To be done
Give the listing again exactly, omitting its images.

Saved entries
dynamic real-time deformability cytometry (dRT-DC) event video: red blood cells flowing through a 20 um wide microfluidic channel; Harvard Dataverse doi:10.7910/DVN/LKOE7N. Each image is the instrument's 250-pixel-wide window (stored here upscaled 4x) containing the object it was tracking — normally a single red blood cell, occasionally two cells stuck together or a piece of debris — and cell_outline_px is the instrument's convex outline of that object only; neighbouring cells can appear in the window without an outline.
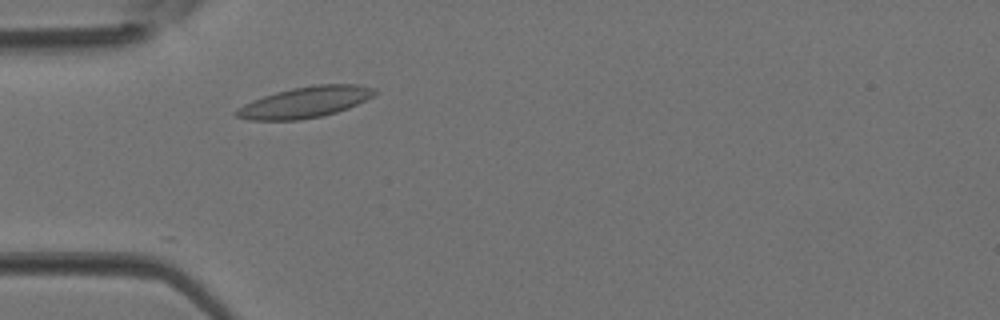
{"species": "Egyptian fruit bat (a non-hibernating species)", "species_latin": "Rousettus aegyptiacus", "temperature_condition": "room temperature", "stored_images_in_passage": 2, "camera_frame_rate_fps": 3000, "um_per_image_px": 0.085, "animal": {"sex": "female"}, "frame": {"image": 1, "passage_image": 2, "time_ms": 0.333, "image_size_px": [1000, 320], "cell_outline_px": [[380, 92], [348, 108], [336, 112], [320, 116], [300, 120], [248, 120], [236, 116], [232, 112], [236, 108], [252, 100], [276, 92], [292, 88], [316, 84], [356, 84], [376, 88]], "centroid_in_image_um": [25.92, 8.68], "position_along_channel_um": 59.1, "area_um2": 25.03}}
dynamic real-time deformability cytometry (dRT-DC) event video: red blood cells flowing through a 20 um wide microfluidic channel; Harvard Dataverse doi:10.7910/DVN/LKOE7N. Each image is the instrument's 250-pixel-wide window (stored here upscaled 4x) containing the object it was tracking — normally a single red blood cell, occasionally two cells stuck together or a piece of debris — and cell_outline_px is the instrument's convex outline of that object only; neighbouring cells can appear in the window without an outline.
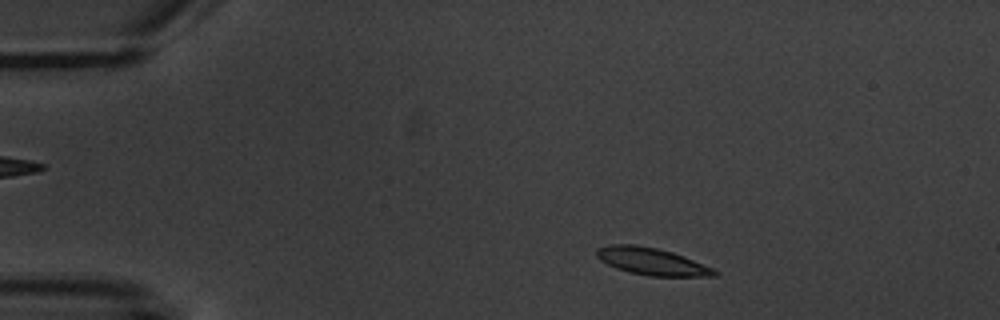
{"species": "common noctule bat (a hibernating species)", "species_latin": "Nyctalus noctula", "temperature_condition": "warm", "stored_images_in_passage": 3, "camera_frame_rate_fps": 3000, "um_per_image_px": 0.085, "animal": {"sex": "male", "body_mass_g": 20.1, "forearm_length_mm": 53.5}, "frame": {"image": 1, "passage_image": 1, "time_ms": 0.0, "image_size_px": [1000, 320], "cell_outline_px": [[720, 272], [716, 276], [648, 276], [628, 272], [616, 268], [600, 260], [596, 256], [596, 248], [612, 244], [636, 244], [656, 248], [672, 252], [684, 256], [712, 268]], "centroid_in_image_um": [55.38, 22.22], "position_along_channel_um": 29.6, "area_um2": 18.67}}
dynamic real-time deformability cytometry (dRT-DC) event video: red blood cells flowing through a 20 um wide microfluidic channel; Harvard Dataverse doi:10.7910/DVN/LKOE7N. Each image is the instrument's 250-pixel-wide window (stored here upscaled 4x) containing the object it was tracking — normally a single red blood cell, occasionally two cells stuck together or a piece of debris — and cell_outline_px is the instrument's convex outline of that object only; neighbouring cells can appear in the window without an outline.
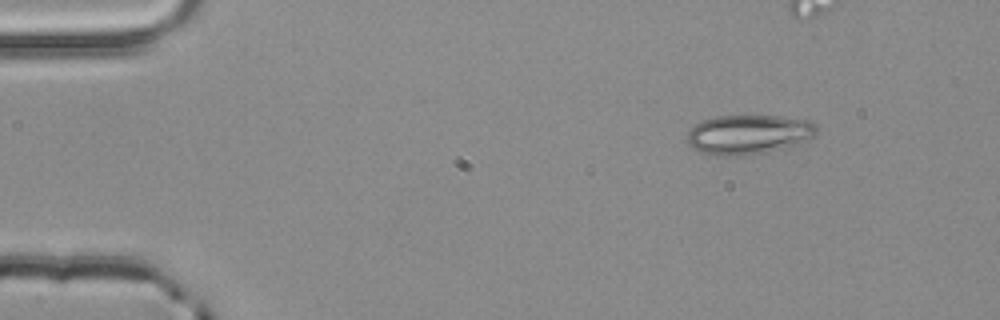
{"species": "common noctule bat (a hibernating species)", "species_latin": "Nyctalus noctula", "temperature_condition": "room temperature", "stored_images_in_passage": 3, "camera_frame_rate_fps": 3000, "um_per_image_px": 0.085, "animal": {"sex": "male", "body_mass_g": 20.4}, "frame": {"image": 1, "passage_image": 1, "time_ms": 0.0, "image_size_px": [1000, 320], "cell_outline_px": [[816, 132], [812, 136], [800, 144], [764, 152], [740, 156], [712, 156], [700, 152], [692, 148], [688, 144], [688, 132], [696, 124], [704, 120], [716, 116], [780, 116], [808, 120], [816, 124]], "centroid_in_image_um": [63.6, 11.44], "position_along_channel_um": 21.4, "area_um2": 29.77}}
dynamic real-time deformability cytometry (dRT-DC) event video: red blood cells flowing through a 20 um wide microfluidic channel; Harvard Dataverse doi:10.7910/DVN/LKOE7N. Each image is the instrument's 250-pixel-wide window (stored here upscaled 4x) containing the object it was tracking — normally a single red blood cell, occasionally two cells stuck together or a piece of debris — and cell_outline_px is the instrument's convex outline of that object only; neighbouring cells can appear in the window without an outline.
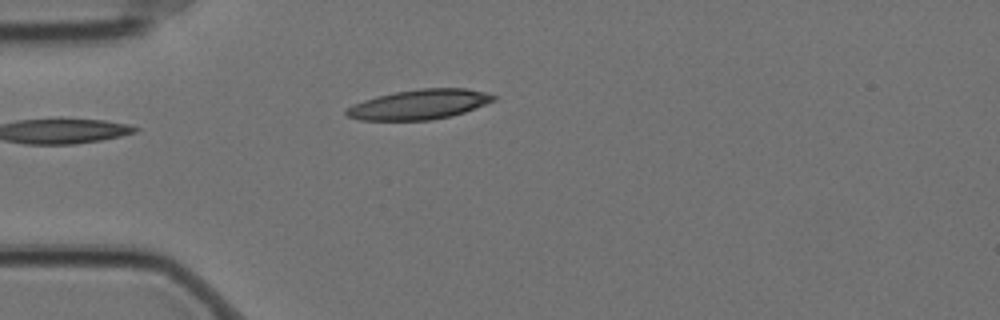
{"species": "Egyptian fruit bat (a non-hibernating species)", "species_latin": "Rousettus aegyptiacus", "temperature_condition": "cold", "stored_images_in_passage": 2, "camera_frame_rate_fps": 3000, "um_per_image_px": 0.085, "animal": {"sex": "female"}, "frame": {"image": 1, "passage_image": 2, "time_ms": 0.333, "image_size_px": [1000, 320], "cell_outline_px": [[496, 100], [476, 108], [452, 116], [432, 120], [360, 120], [348, 116], [344, 112], [352, 104], [376, 96], [396, 92], [420, 88], [464, 88], [484, 92], [496, 96]], "centroid_in_image_um": [35.65, 8.88], "position_along_channel_um": 49.4, "area_um2": 25.55}}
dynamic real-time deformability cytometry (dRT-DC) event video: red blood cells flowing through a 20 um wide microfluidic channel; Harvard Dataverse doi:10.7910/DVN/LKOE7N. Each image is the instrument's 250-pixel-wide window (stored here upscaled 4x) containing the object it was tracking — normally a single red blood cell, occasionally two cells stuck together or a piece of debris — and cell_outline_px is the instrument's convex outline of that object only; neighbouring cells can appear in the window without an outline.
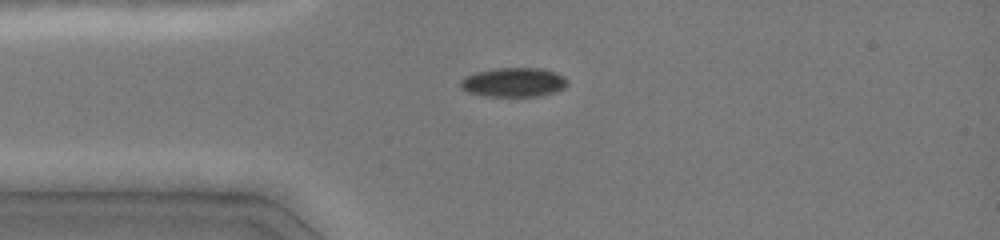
{"species": "common noctule bat (a hibernating species)", "species_latin": "Nyctalus noctula", "temperature_condition": "cold", "stored_images_in_passage": 3, "camera_frame_rate_fps": 3000, "um_per_image_px": 0.085, "animal": {"sex": "female", "body_mass_g": 19.0, "forearm_length_mm": 51.5}, "frame": {"image": 1, "passage_image": 1, "time_ms": 0.0, "image_size_px": [1000, 240], "cell_outline_px": [[568, 84], [564, 88], [540, 96], [484, 96], [468, 92], [460, 88], [460, 80], [464, 76], [476, 72], [496, 68], [540, 68], [556, 72], [564, 76], [568, 80]], "centroid_in_image_um": [43.65, 6.99], "position_along_channel_um": 41.4, "area_um2": 18.32}}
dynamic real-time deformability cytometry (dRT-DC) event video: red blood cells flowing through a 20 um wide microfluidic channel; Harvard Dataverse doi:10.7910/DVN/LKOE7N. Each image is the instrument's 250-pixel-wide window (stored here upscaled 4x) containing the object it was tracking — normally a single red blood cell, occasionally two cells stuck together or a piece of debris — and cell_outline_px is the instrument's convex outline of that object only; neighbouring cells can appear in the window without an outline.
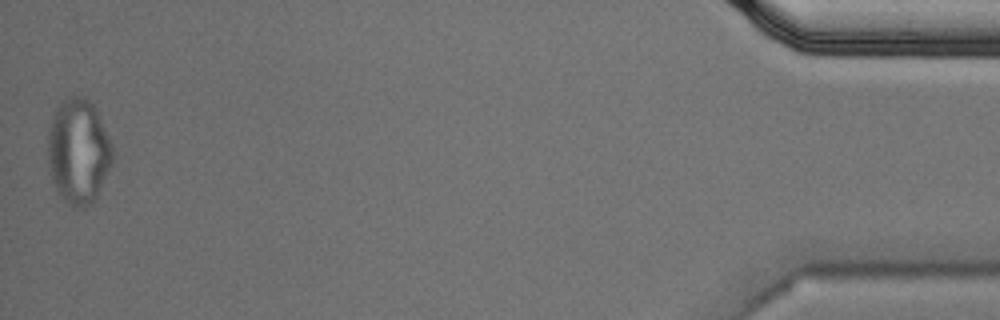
{"species": "Egyptian fruit bat (a non-hibernating species)", "species_latin": "Rousettus aegyptiacus", "temperature_condition": "cold", "stored_images_in_passage": 56, "camera_frame_rate_fps": 3000, "um_per_image_px": 0.085, "animal": {"sex": "male"}, "frame": {"image": 1, "passage_image": 56, "time_ms": 18.333, "image_size_px": [1000, 320], "cell_outline_px": [[112, 164], [92, 204], [84, 208], [72, 208], [56, 192], [52, 180], [48, 164], [48, 132], [52, 116], [56, 108], [68, 96], [84, 96], [92, 104], [112, 144]], "centroid_in_image_um": [6.64, 12.9], "position_along_channel_um": 428.6, "area_um2": 39.54}, "authors_computed_cell_mechanics": {"area_um2": 23.6402, "velocity_mm_per_s": 3.5519, "shape_relaxation_time_tau1_ms": null, "shape_relaxation_time_tau2_ms": 2.04, "deformation_change_tau1": null, "deformation_change_tau2": 0.0897}}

Expected output
dynamic real-time deformability cytometry (dRT-DC) event video: red blood cells flowing through a 20 um wide microfluidic channel; Harvard Dataverse doi:10.7910/DVN/LKOE7N. Each image is the instrument's 250-pixel-wide window (stored here upscaled 4x) containing the object it was tracking — normally a single red blood cell, occasionally two cells stuck together or a piece of debris — and cell_outline_px is the instrument's convex outline of that object only; neighbouring cells can appear in the window without an outline.
{"species": "Egyptian fruit bat (a non-hibernating species)", "species_latin": "Rousettus aegyptiacus", "temperature_condition": "room temperature", "stored_images_in_passage": 2, "camera_frame_rate_fps": 3000, "um_per_image_px": 0.085, "animal": {"sex": "female"}, "frame": {"image": 1, "passage_image": 2, "time_ms": 0.333, "image_size_px": [1000, 320], "cell_outline_px": [[380, 92], [348, 108], [336, 112], [320, 116], [300, 120], [248, 120], [236, 116], [232, 112], [236, 108], [252, 100], [276, 92], [292, 88], [316, 84], [356, 84], [376, 88]], "centroid_in_image_um": [25.92, 8.68], "position_along_channel_um": 59.1, "area_um2": 25.03}}
dynamic real-time deformability cytometry (dRT-DC) event video: red blood cells flowing through a 20 um wide microfluidic channel; Harvard Dataverse doi:10.7910/DVN/LKOE7N. Each image is the instrument's 250-pixel-wide window (stored here upscaled 4x) containing the object it was tracking — normally a single red blood cell, occasionally two cells stuck together or a piece of debris — and cell_outline_px is the instrument's convex outline of that object only; neighbouring cells can appear in the window without an outline.
{"species": "common noctule bat (a hibernating species)", "species_latin": "Nyctalus noctula", "temperature_condition": "warm", "stored_images_in_passage": 3, "camera_frame_rate_fps": 3000, "um_per_image_px": 0.085, "animal": {"sex": "male", "body_mass_g": 20.1, "forearm_length_mm": 53.5}, "frame": {"image": 1, "passage_image": 1, "time_ms": 0.0, "image_size_px": [1000, 320], "cell_outline_px": [[720, 272], [716, 276], [648, 276], [628, 272], [616, 268], [600, 260], [596, 256], [596, 248], [612, 244], [636, 244], [656, 248], [672, 252], [684, 256], [712, 268]], "centroid_in_image_um": [55.38, 22.22], "position_along_channel_um": 29.6, "area_um2": 18.67}}
dynamic real-time deformability cytometry (dRT-DC) event video: red blood cells flowing through a 20 um wide microfluidic channel; Harvard Dataverse doi:10.7910/DVN/LKOE7N. Each image is the instrument's 250-pixel-wide window (stored here upscaled 4x) containing the object it was tracking — normally a single red blood cell, occasionally two cells stuck together or a piece of debris — and cell_outline_px is the instrument's convex outline of that object only; neighbouring cells can appear in the window without an outline.
{"species": "common noctule bat (a hibernating species)", "species_latin": "Nyctalus noctula", "temperature_condition": "room temperature", "stored_images_in_passage": 3, "camera_frame_rate_fps": 3000, "um_per_image_px": 0.085, "animal": {"sex": "male", "body_mass_g": 20.4}, "frame": {"image": 1, "passage_image": 1, "time_ms": 0.0, "image_size_px": [1000, 320], "cell_outline_px": [[816, 132], [812, 136], [800, 144], [764, 152], [740, 156], [712, 156], [700, 152], [692, 148], [688, 144], [688, 132], [696, 124], [704, 120], [716, 116], [780, 116], [808, 120], [816, 124]], "centroid_in_image_um": [63.6, 11.44], "position_along_channel_um": 21.4, "area_um2": 29.77}}
dynamic real-time deformability cytometry (dRT-DC) event video: red blood cells flowing through a 20 um wide microfluidic channel; Harvard Dataverse doi:10.7910/DVN/LKOE7N. Each image is the instrument's 250-pixel-wide window (stored here upscaled 4x) containing the object it was tracking — normally a single red blood cell, occasionally two cells stuck together or a piece of debris — and cell_outline_px is the instrument's convex outline of that object only; neighbouring cells can appear in the window without an outline.
{"species": "Egyptian fruit bat (a non-hibernating species)", "species_latin": "Rousettus aegyptiacus", "temperature_condition": "cold", "stored_images_in_passage": 2, "camera_frame_rate_fps": 3000, "um_per_image_px": 0.085, "animal": {"sex": "female"}, "frame": {"image": 1, "passage_image": 2, "time_ms": 0.333, "image_size_px": [1000, 320], "cell_outline_px": [[496, 100], [476, 108], [452, 116], [432, 120], [360, 120], [348, 116], [344, 112], [352, 104], [376, 96], [396, 92], [420, 88], [464, 88], [484, 92], [496, 96]], "centroid_in_image_um": [35.65, 8.88], "position_along_channel_um": 49.4, "area_um2": 25.55}}
dynamic real-time deformability cytometry (dRT-DC) event video: red blood cells flowing through a 20 um wide microfluidic channel; Harvard Dataverse doi:10.7910/DVN/LKOE7N. Each image is the instrument's 250-pixel-wide window (stored here upscaled 4x) containing the object it was tracking — normally a single red blood cell, occasionally two cells stuck together or a piece of debris — and cell_outline_px is the instrument's convex outline of that object only; neighbouring cells can appear in the window without an outline.
{"species": "common noctule bat (a hibernating species)", "species_latin": "Nyctalus noctula", "temperature_condition": "cold", "stored_images_in_passage": 3, "camera_frame_rate_fps": 3000, "um_per_image_px": 0.085, "animal": {"sex": "female", "body_mass_g": 19.0, "forearm_length_mm": 51.5}, "frame": {"image": 1, "passage_image": 1, "time_ms": 0.0, "image_size_px": [1000, 240], "cell_outline_px": [[568, 84], [564, 88], [540, 96], [484, 96], [468, 92], [460, 88], [460, 80], [464, 76], [476, 72], [496, 68], [540, 68], [556, 72], [564, 76], [568, 80]], "centroid_in_image_um": [43.65, 6.99], "position_along_channel_um": 41.4, "area_um2": 18.32}}
dynamic real-time deformability cytometry (dRT-DC) event video: red blood cells flowing through a 20 um wide microfluidic channel; Harvard Dataverse doi:10.7910/DVN/LKOE7N. Each image is the instrument's 250-pixel-wide window (stored here upscaled 4x) containing the object it was tracking — normally a single red blood cell, occasionally two cells stuck together or a piece of debris — and cell_outline_px is the instrument's convex outline of that object only; neighbouring cells can appear in the window without an outline.
{"species": "Egyptian fruit bat (a non-hibernating species)", "species_latin": "Rousettus aegyptiacus", "temperature_condition": "cold", "stored_images_in_passage": 56, "camera_frame_rate_fps": 3000, "um_per_image_px": 0.085, "animal": {"sex": "male"}, "frame": {"image": 1, "passage_image": 56, "time_ms": 18.333, "image_size_px": [1000, 320], "cell_outline_px": [[112, 164], [92, 204], [84, 208], [72, 208], [56, 192], [52, 180], [48, 164], [48, 132], [52, 116], [56, 108], [68, 96], [84, 96], [92, 104], [112, 144]], "centroid_in_image_um": [6.64, 12.9], "position_along_channel_um": 428.6, "area_um2": 39.54}, "authors_computed_cell_mechanics": {"area_um2": 23.6402, "velocity_mm_per_s": 3.5519, "shape_relaxation_time_tau1_ms": null, "shape_relaxation_time_tau2_ms": 2.04, "deformation_change_tau1": null, "deformation_change_tau2": 0.0897}}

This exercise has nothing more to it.